The Many Views of Betty Freeman

The Many Views of Betty Freeman

The Last 40 Years

FRANK J. OTERI: I wanted to begin by getting your view of the current state of funding for the arts in the United States, specifically new music. Congress is back in session today and they’re doing another one of their votes on the NEA which may or may not have negative ramifications on the contemporary music world and I wanted to get your opinion on how you see things, and on how it has changed in the last 40 years since you’ve been involved in the field.

BETTY FREEMAN: Well, certainly they’ve changed in the last 40 years, certainly due to the preponderance of television, and rock music, and pop music. When I started listening to classical music, these things didn’t exist. Television didn’t really come in until the late ’50s. So when I started in music, this other element didn’t exist, there was only classical music, and then there was swing and sway with the big bands. But in the last 30-40 years, the preponderance, the emphasis on pop and rock, and now all the Latin music…that has been a big huge change.

FRANK J. OTERI: Now, is that something that could be helpful to the contemporary music world, or do you see it as a negative toward what we’re trying to accomplish.

BETTY FREEMAN: Well I think it’s siphoned off a lot of the young people including my own children and grandchildren. They have no interest in classical music, and when I take them to the opera I never ask them if they like it because I’m afraid of the answer.

FRANK J. OTERI: (laughs)

BETTY FREEMAN: I just tell them we’re going.

FRANK J. OTERI: What operas have you taken them to see.

BETTY FREEMAN: Well, whatever the L.A. Opera does. Rigoletto, La Boheme, Tosca, La Traviata

FRANK J. OTERI: So standard repertoire. Not new music

BETTY FREEMAN: No. No they don’t do new music.

FRANK J. OTERI: Now in terms of funding for new music, looking back over a period of 40 years, do you feel the situation has gotten better or worse in terms corporate funding, government funding, private funding.

BETTY FREEMAN: I only know the situation in California, unfortunately. For example, the L.A. Philharmonic used to be funded by corporations and my understanding is that most of the corporations that funded the symphony have moved out of Los Angeles. They’ve moved away to other cities and other states too. So most of the big funders, and I think that includes Mercedes, and Arco, and the big supporters of the Philharmonic, aren’t there – the headquarters aren’t there.

FRANK J. OTERI: So now they no longer support the Orchestra.

BETTY FREEMAN: So that’s a big change. And privately, private support doesn’t seem to be strong anymore. It is in New York, I know that for Carnegie Hall, and for the Metropolitan Opera, I don’t know about Lincoln Center, probably not, but it is strong in New York, Chicago, Cleveland, Philadelphia. In southern California, the big money is in the film industry; it used to be in the aircraft industry also. The film industry doesn’t support culture; it doesn’t support the Museum, or the music – the Opera or the Philharmonic. They support their own people. I’m sure they have their own hospitals, and schools. They have their own support for their own people. But they do not enter the cultural community of Los Angeles at all. They don’t even attend. They’re not even on the Board, except, I think Steve Martin is, or was on the Museum Board but now I’m not sure.

FRANK J. OTERI: Now 40 years ago, was the relationship different between Hollywood and the concert hall?

BETTY FREEMAN: No, but there were other forms of support.

FRANK J. OTERI: There were a number of great film composers who also wrote music for the concert hall. I’m thinking of Miklós Rózsa, Bernard Herrmann

BETTY FREEMAN: But they weren’t played in the symphony.

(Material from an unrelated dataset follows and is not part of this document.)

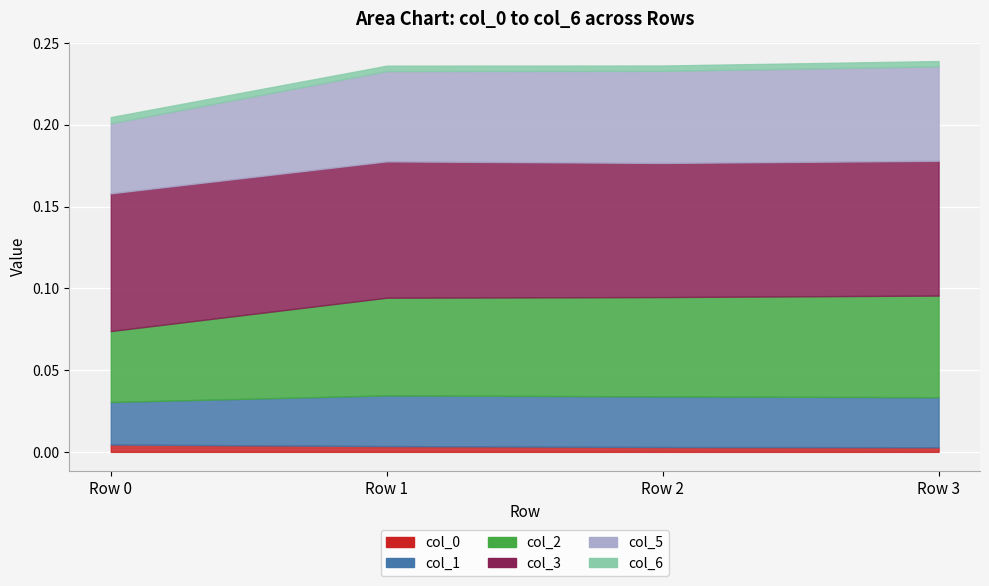

How many col_1 values are between 0 and 1?

4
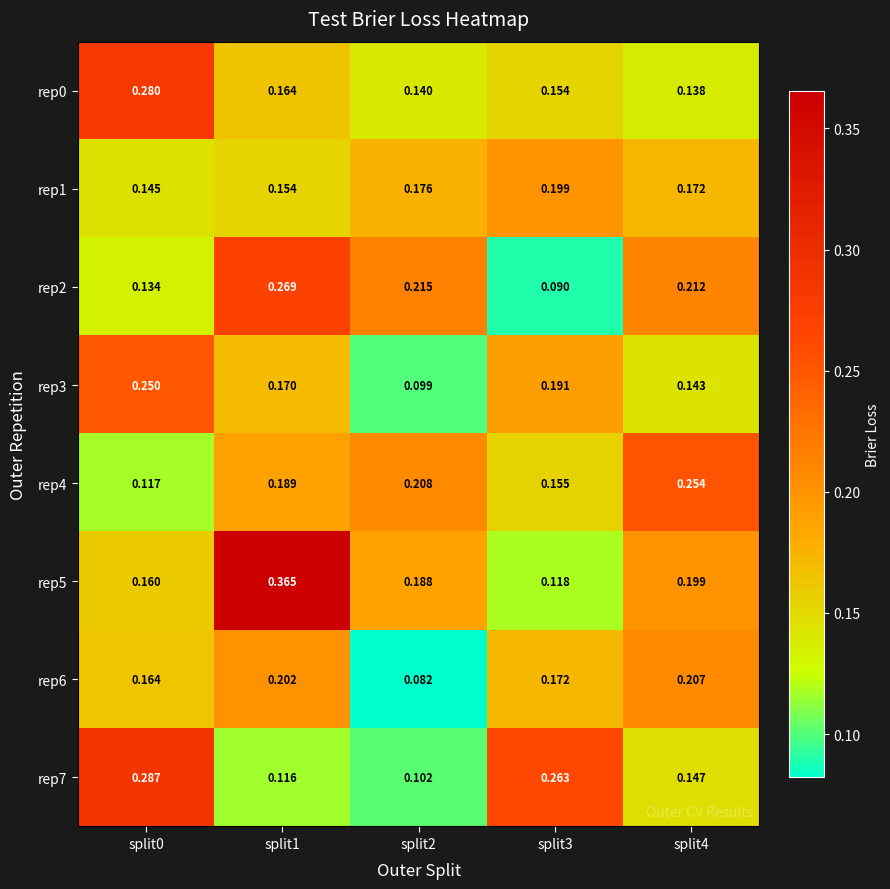

Is the value of rep3 at split2 greater than the value of rep4 at split0?

No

FRANK J. OTERI: That’s only starting to happen now.

BETTY FREEMAN: There’s been no connection between classical music and the film industry as far as I know.

FRANK J. OTERI: Now, in terms of government support, on a state level and on a federal level. Do you feel things are better, worse than they were in 1960?

BETTY FREEMAN: I don’t know how much the Philharmonic gets in government support. The only thing I do know, because I was on the Board for 5 years. I dropped off the Board when the emphasis changed from raising money for an endowment, which is what our Symphony needed, and still needs, we had the 17th lowest endowment of any orchestra in America… We’re actually the 6th biggest in budget. So when I first sat on the Board, they were raising money for the Board for an endowment, which I thought was a great idea. But then they came up with Frank Gehry and the new building. Now I’m not really interested in buildings. Some people are and some people aren’t. I’m interested in what goes on inside a building. It doesn’t matter to me if I hear music in Carnegie Hall which is certainly one of the plainest buildings that there could be, but has wonderful music. The same in Amsterdam with their hall there; it’s wonderful music, wonderful sound in just a straight hall. Boston also. But all the fundraising went for the Frank Gehry building, the new building which isn’t ready yet; they’re just starting. It’s been about 7 years in the works. That’s when I dropped off the Board.